↓↓↓
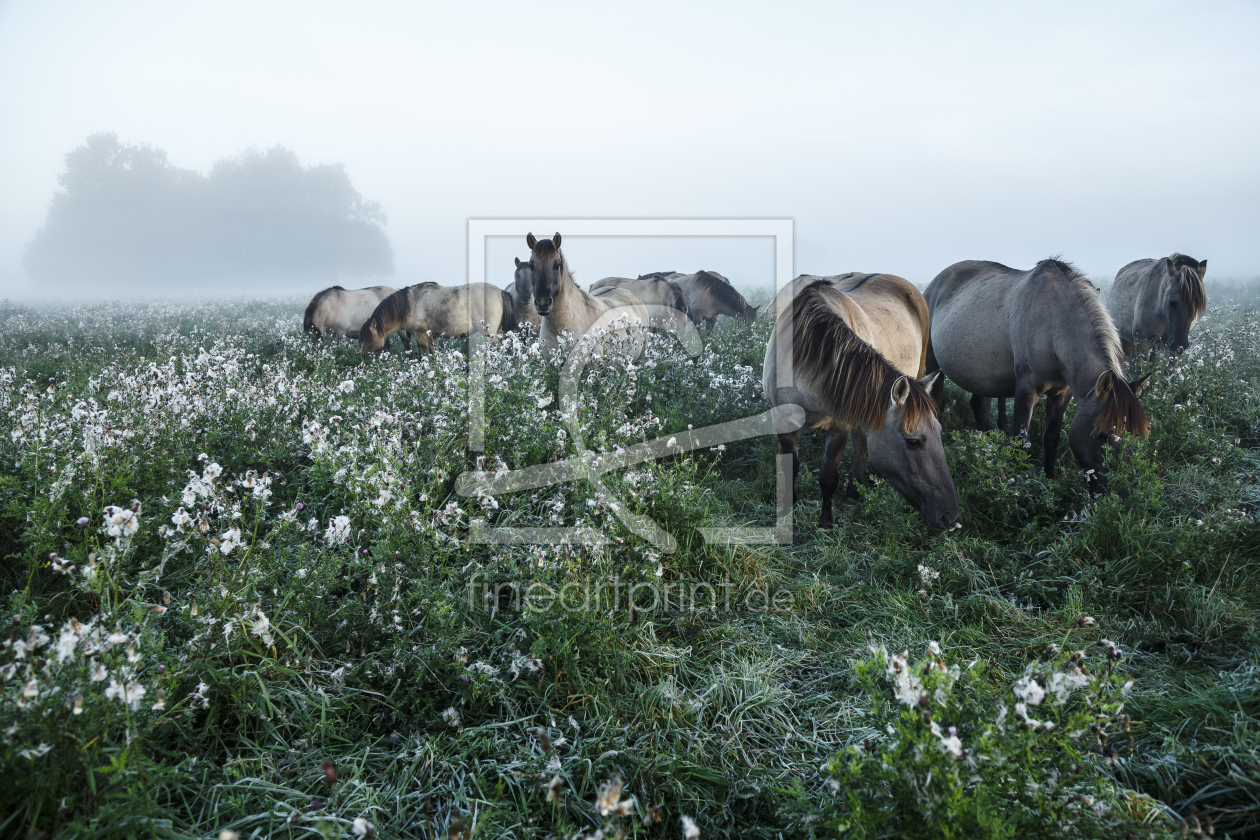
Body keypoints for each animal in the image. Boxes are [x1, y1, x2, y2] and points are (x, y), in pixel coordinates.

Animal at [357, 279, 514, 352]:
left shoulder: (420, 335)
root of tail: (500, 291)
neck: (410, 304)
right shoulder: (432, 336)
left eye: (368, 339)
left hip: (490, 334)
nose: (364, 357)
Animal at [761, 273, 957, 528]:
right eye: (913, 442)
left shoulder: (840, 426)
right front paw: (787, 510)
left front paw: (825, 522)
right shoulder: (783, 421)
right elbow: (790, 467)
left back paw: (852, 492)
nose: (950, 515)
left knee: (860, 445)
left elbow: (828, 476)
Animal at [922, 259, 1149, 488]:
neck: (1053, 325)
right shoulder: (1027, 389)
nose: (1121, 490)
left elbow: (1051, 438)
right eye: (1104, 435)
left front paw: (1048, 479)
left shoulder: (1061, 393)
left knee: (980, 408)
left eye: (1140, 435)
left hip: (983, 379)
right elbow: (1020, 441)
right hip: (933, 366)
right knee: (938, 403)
↑↑↑
↓↓↓
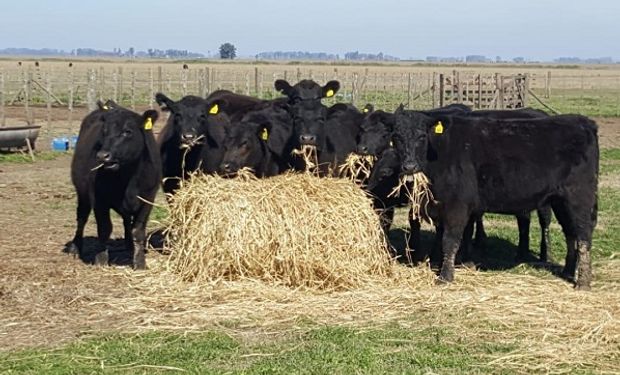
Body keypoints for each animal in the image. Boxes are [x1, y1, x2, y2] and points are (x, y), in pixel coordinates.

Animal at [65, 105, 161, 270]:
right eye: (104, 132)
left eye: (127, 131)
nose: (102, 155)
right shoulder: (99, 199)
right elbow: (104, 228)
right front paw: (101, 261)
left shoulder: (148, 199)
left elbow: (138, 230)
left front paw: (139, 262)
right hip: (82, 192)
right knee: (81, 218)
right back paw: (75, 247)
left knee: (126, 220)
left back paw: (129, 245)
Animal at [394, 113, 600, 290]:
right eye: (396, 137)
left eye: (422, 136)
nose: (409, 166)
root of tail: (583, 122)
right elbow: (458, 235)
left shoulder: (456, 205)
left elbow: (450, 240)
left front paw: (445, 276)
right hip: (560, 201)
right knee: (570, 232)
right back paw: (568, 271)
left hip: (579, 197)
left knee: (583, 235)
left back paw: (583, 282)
↑↑↑
↓↓↓
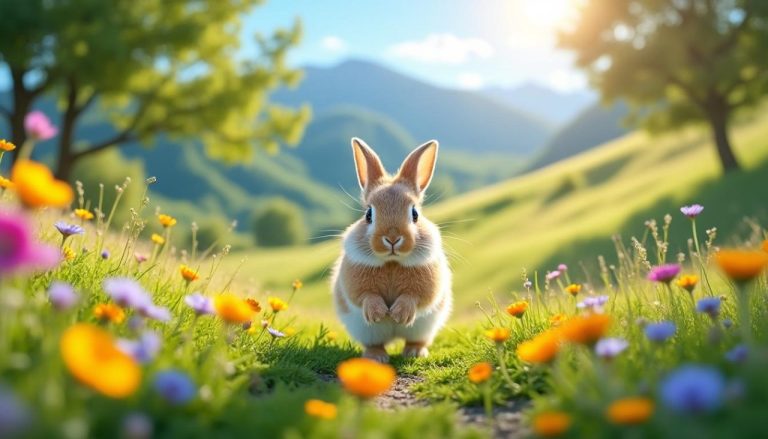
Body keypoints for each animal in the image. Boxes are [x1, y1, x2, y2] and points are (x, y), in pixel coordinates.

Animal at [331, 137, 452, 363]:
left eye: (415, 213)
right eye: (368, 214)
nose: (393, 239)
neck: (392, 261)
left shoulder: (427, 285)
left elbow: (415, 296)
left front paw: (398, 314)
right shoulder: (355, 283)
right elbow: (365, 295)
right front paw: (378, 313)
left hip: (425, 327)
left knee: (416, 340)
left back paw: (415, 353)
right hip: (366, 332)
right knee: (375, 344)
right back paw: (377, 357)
↑↑↑
▶ _About this exercise_
Nothing but a number should be returned: the count of lines in the listing that contain the string "elbow".

▶ _Output of the exercise_
10